Top 50 broker Staysure slammed by Information Commissioner’s Office for ‘unbelievable’ security failures
The Information Commissioner’s Office (ICO) has hit over-50s personal lines broker Staysure with a £175,000 fine after its customer records were hacked and used for fraud.
More than 5,000 customers had their credit cards used by fraudsters.
Hackers potentially had access to more than 100,000 live credit card details and customer medical records. The ICO was especially critical of the way credit card security numbers were exposed, despite industry rules that they should not be kept at all.
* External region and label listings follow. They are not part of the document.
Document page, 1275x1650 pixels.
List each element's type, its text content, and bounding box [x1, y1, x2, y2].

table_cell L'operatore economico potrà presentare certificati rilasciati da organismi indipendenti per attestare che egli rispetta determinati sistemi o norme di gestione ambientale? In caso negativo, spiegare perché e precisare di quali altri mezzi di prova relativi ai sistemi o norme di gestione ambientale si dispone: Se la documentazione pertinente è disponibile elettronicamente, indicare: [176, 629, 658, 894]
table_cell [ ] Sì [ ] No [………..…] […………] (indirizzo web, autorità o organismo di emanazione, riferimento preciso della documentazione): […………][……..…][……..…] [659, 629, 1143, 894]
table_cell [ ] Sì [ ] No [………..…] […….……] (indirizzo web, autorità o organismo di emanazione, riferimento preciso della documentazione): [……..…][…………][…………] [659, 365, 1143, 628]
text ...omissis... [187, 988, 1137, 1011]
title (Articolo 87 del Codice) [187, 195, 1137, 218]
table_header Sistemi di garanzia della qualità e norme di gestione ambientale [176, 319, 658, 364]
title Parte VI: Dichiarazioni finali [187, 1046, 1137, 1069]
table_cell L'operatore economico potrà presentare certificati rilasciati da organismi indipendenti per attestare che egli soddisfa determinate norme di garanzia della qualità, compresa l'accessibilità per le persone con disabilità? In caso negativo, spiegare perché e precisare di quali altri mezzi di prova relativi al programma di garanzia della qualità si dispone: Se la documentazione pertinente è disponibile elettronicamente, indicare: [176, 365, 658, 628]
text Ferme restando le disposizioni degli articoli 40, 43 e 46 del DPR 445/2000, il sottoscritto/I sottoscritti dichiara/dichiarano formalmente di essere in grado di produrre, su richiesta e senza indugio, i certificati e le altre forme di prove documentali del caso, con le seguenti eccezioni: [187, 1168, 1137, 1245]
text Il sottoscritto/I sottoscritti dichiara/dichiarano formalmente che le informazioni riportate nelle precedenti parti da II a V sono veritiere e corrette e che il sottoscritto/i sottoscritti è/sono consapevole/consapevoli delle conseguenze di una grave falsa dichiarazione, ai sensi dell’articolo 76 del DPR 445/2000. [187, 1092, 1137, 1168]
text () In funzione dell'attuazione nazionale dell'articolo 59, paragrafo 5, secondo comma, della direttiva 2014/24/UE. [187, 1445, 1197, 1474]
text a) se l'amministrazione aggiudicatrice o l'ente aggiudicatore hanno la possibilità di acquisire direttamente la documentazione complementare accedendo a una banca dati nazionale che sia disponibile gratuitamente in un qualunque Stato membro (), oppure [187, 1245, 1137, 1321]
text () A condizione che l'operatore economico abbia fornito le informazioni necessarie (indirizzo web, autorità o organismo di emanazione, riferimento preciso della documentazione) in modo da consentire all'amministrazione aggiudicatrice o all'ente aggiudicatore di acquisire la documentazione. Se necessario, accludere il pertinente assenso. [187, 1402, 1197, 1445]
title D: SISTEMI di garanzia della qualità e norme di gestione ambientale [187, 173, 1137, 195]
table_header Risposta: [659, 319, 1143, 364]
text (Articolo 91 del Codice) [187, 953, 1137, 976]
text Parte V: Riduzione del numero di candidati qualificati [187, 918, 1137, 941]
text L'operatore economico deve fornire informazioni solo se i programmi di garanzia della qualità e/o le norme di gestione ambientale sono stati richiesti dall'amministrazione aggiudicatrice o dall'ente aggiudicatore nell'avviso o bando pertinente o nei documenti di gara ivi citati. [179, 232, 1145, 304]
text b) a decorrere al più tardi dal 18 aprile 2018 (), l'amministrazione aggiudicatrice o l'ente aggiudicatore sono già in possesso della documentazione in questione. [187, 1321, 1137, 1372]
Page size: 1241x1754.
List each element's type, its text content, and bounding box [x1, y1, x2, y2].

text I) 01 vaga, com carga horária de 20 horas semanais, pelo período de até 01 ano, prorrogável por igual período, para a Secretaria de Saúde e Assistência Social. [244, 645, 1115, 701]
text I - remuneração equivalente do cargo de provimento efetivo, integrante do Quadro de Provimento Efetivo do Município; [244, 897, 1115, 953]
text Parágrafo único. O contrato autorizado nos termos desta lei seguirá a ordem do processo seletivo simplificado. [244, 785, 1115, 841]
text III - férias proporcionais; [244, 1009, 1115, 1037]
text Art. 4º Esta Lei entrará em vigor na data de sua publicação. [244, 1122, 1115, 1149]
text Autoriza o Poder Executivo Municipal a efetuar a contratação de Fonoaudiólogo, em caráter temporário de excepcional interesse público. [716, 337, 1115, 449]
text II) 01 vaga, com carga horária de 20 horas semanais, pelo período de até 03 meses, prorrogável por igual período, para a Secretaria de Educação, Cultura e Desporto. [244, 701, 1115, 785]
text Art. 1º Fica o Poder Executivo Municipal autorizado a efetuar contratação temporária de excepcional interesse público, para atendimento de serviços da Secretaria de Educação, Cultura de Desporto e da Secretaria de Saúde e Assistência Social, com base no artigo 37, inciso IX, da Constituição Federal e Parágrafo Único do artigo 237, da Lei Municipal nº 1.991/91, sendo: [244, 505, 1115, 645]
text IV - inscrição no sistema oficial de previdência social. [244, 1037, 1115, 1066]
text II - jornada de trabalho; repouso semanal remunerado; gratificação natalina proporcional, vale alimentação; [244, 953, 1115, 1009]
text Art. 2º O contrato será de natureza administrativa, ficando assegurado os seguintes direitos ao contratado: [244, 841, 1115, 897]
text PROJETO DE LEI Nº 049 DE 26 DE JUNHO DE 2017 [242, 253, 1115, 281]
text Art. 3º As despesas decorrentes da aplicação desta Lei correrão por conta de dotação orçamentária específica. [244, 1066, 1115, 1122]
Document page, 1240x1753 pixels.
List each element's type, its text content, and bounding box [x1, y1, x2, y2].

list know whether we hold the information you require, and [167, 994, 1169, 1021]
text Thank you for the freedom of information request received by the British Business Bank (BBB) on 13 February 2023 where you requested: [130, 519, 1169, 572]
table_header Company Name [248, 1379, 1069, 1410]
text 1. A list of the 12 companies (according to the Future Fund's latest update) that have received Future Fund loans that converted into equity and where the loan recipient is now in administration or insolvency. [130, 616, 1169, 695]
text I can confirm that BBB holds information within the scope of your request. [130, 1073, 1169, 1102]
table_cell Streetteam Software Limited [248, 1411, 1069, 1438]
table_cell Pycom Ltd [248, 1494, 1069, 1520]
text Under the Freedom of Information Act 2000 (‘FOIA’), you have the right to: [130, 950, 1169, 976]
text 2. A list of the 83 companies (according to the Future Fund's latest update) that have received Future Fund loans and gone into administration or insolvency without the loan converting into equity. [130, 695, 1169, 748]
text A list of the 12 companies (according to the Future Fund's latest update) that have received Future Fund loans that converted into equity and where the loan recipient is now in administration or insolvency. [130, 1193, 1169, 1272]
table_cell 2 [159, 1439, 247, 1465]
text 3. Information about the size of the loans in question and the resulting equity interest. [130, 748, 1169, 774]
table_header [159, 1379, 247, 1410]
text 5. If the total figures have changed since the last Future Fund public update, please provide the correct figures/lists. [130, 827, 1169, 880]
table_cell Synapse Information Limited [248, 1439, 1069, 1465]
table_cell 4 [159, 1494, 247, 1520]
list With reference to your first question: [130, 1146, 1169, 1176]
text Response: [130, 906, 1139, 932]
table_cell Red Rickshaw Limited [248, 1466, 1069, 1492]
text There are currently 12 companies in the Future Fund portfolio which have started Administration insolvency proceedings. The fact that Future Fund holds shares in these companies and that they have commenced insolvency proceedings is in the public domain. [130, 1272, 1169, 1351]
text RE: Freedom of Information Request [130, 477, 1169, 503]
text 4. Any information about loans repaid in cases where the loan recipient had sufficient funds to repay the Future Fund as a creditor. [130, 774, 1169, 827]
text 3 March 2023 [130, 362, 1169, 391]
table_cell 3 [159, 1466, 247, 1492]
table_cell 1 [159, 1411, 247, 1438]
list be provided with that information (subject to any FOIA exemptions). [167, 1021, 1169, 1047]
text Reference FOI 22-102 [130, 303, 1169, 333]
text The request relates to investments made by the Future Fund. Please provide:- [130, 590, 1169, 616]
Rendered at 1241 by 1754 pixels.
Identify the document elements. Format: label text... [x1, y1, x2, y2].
The ICO investigation found that Staysure had breached the Data Protection Act by failing to keep the personal information secure.
The company had no policy or procedures in place to review and update IT security systems, and had twice failed to update database software that could have prevented the incident.
This left security flaws in the system, some for as long as five years, which hackers ultimately exploited to gain access to customer information.
ICO head of enforcement Steve Eckersley said: “It’s unbelievable to think that a company holding three million customer records did not have the procedures in place to keep that information secure.
“Keeping personal information secure is a basic legal requirement. The company’s actions were unacceptable and this penalty notice reflects the severity of the situation.
“The fine issued by the ICO today should send a clear message to other companies of the importance of proper IT security.”